In your copy of the data, omit the pictures and keep all else exactly as given.
━━━━━ Exercise data
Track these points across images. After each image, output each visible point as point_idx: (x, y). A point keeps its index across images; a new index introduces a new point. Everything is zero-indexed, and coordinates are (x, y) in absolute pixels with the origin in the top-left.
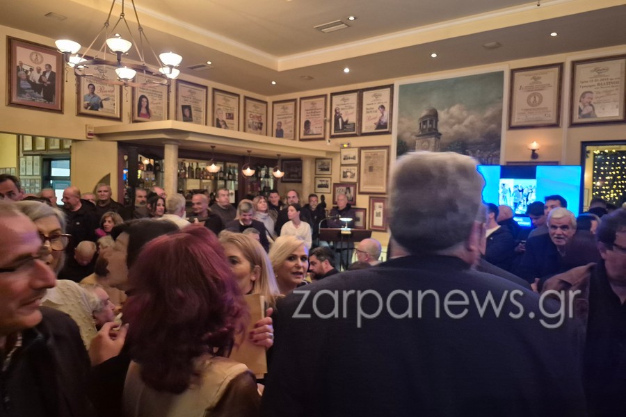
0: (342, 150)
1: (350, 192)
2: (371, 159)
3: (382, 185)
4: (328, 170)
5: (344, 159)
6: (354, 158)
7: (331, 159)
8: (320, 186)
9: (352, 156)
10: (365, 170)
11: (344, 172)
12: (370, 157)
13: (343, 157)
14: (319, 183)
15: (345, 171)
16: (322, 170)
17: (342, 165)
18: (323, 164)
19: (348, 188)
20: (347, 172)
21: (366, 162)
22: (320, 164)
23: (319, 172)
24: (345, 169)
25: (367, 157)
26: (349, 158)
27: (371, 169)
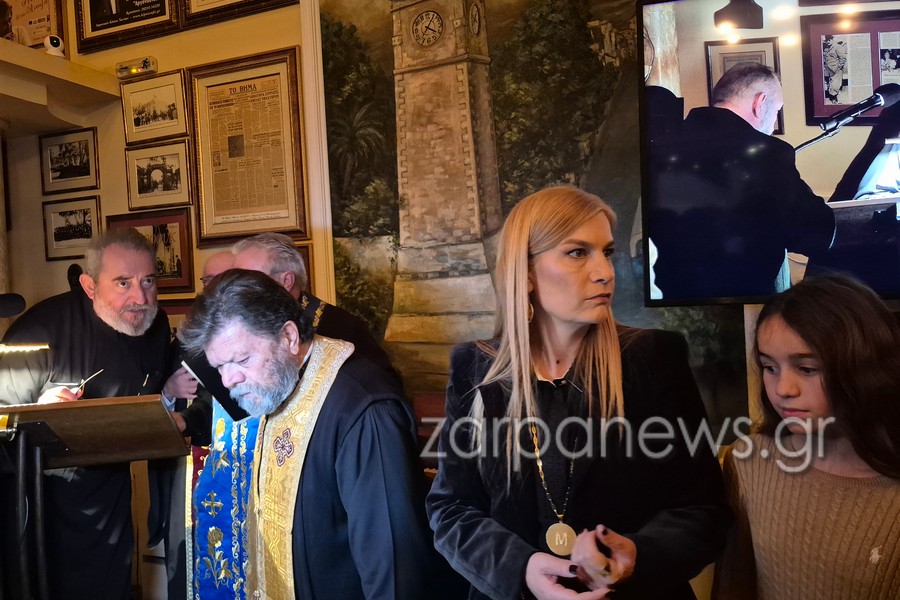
0: (127, 88)
1: (168, 244)
2: (233, 109)
3: (281, 201)
4: (84, 170)
5: (137, 122)
6: (171, 114)
7: (94, 130)
8: (63, 234)
9: (163, 108)
10: (215, 154)
11: (140, 171)
12: (228, 103)
13: (132, 117)
14: (57, 222)
15: (144, 165)
16: (67, 172)
17: (131, 146)
18: (67, 151)
19: (161, 230)
20: (151, 169)
21: (214, 123)
22: (56, 152)
23: (53, 182)
24: (141, 159)
25: (218, 104)
26: (155, 117)
27: (235, 146)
━━━━━━━━━━
- Solution:
Track these points across images. After each image, output each visible point as point_idx: (x, y). A point keeps its index across images; a new index introduces a new point. Everything is zero-indexed, and coordinates are (x, y) in absolute pixels with the origin in the top-left.
0: (342, 150)
1: (350, 192)
2: (371, 159)
3: (382, 185)
4: (328, 170)
5: (344, 159)
6: (354, 158)
7: (331, 159)
8: (320, 186)
9: (352, 156)
10: (365, 170)
11: (344, 172)
12: (370, 157)
13: (343, 157)
14: (319, 183)
15: (345, 171)
16: (322, 170)
17: (342, 165)
18: (323, 164)
19: (348, 188)
20: (347, 172)
21: (366, 162)
22: (320, 164)
23: (319, 172)
24: (345, 169)
25: (367, 157)
26: (349, 158)
27: (371, 169)
0: (127, 88)
1: (168, 244)
2: (233, 109)
3: (281, 201)
4: (84, 170)
5: (137, 122)
6: (171, 114)
7: (94, 130)
8: (63, 234)
9: (163, 108)
10: (215, 154)
11: (140, 171)
12: (228, 103)
13: (132, 117)
14: (57, 222)
15: (144, 165)
16: (67, 172)
17: (131, 146)
18: (67, 151)
19: (161, 230)
20: (151, 169)
21: (214, 123)
22: (56, 152)
23: (53, 182)
24: (141, 159)
25: (218, 104)
26: (155, 117)
27: (235, 146)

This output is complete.